In a video chat interview with Sinclair McKay at the Telegraph, she discusses the importance of how new technologies are used and who controls them — major themes in The Year of the Flood:

Science is finding stuff out about the material world. And technology is the tools that we make. The tools would be quite different if we were giant intelligent spiders. Making bigger and better domesticated webs, for instance. Making things that spiders like. In terms of things we make, we make these tools because we are the kind of beings that we are. […] The nature of the tool can change how we live – for instance, I’m sitting here at 6am in Toronto talking to you over broadband.
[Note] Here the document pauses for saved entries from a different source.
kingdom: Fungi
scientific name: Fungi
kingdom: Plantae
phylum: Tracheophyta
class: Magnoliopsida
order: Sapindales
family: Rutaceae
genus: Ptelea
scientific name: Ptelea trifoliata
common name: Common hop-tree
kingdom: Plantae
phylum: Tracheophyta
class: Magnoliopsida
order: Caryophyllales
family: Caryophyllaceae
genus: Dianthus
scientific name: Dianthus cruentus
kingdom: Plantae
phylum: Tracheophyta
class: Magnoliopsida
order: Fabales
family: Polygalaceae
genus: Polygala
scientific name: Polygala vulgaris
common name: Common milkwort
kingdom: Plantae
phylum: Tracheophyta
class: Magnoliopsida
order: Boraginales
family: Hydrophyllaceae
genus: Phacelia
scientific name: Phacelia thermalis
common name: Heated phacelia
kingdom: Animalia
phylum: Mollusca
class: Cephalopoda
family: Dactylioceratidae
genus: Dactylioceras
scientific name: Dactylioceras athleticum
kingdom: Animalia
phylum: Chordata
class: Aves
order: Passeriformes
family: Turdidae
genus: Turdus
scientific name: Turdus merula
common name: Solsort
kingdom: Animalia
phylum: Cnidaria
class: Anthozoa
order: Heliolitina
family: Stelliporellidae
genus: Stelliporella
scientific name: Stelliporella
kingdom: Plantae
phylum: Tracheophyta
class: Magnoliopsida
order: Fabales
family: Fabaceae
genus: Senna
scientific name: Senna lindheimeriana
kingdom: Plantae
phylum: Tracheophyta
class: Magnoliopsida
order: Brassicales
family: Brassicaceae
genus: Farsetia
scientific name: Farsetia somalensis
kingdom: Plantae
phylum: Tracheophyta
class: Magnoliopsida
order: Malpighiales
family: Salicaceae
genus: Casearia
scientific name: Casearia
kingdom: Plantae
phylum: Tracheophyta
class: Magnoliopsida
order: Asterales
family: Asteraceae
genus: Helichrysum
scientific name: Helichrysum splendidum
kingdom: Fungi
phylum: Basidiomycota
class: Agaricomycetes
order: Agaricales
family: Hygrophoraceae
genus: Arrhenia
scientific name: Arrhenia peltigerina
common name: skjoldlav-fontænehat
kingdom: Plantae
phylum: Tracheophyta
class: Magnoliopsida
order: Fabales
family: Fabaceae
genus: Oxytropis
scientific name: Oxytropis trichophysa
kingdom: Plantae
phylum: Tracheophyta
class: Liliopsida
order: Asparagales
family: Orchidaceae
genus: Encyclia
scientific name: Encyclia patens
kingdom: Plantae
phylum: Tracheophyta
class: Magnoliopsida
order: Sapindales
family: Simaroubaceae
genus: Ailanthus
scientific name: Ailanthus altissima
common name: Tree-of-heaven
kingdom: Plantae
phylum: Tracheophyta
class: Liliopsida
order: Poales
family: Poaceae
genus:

In earlier eras, I would have written something in cuneiform on wet clay and had it delivered to you on horseback. The tool is morally neutral. It’s not a case of ‘is science telling us the truth, or is technology bad?’ I’m more sceptical about human nature. Who is in charge of those tools? Who is putting those CCTV cameras up all over the UK? Whose hands are on the tools?’ […] Art and religion – and particularly narrative – are wired in. Evolved adaptations. So our ability to tell stories, our ability to picture things, all evolved during very, very many – extremely many – generations. It would have had an evolutionary edge. Invention is part of that package.

Nisi Shawl describes the book — which other reviewers have been calling a sequel to Oryx and Crake — as a “complement” to the earlier dystopic novel; the new book picks up shortly after the other ends, but this one is narrated by two female characters. The U.S. edition (Knopf) is available for pre-order and will be released on Sept. 22; in the meantime, an excerpt is available.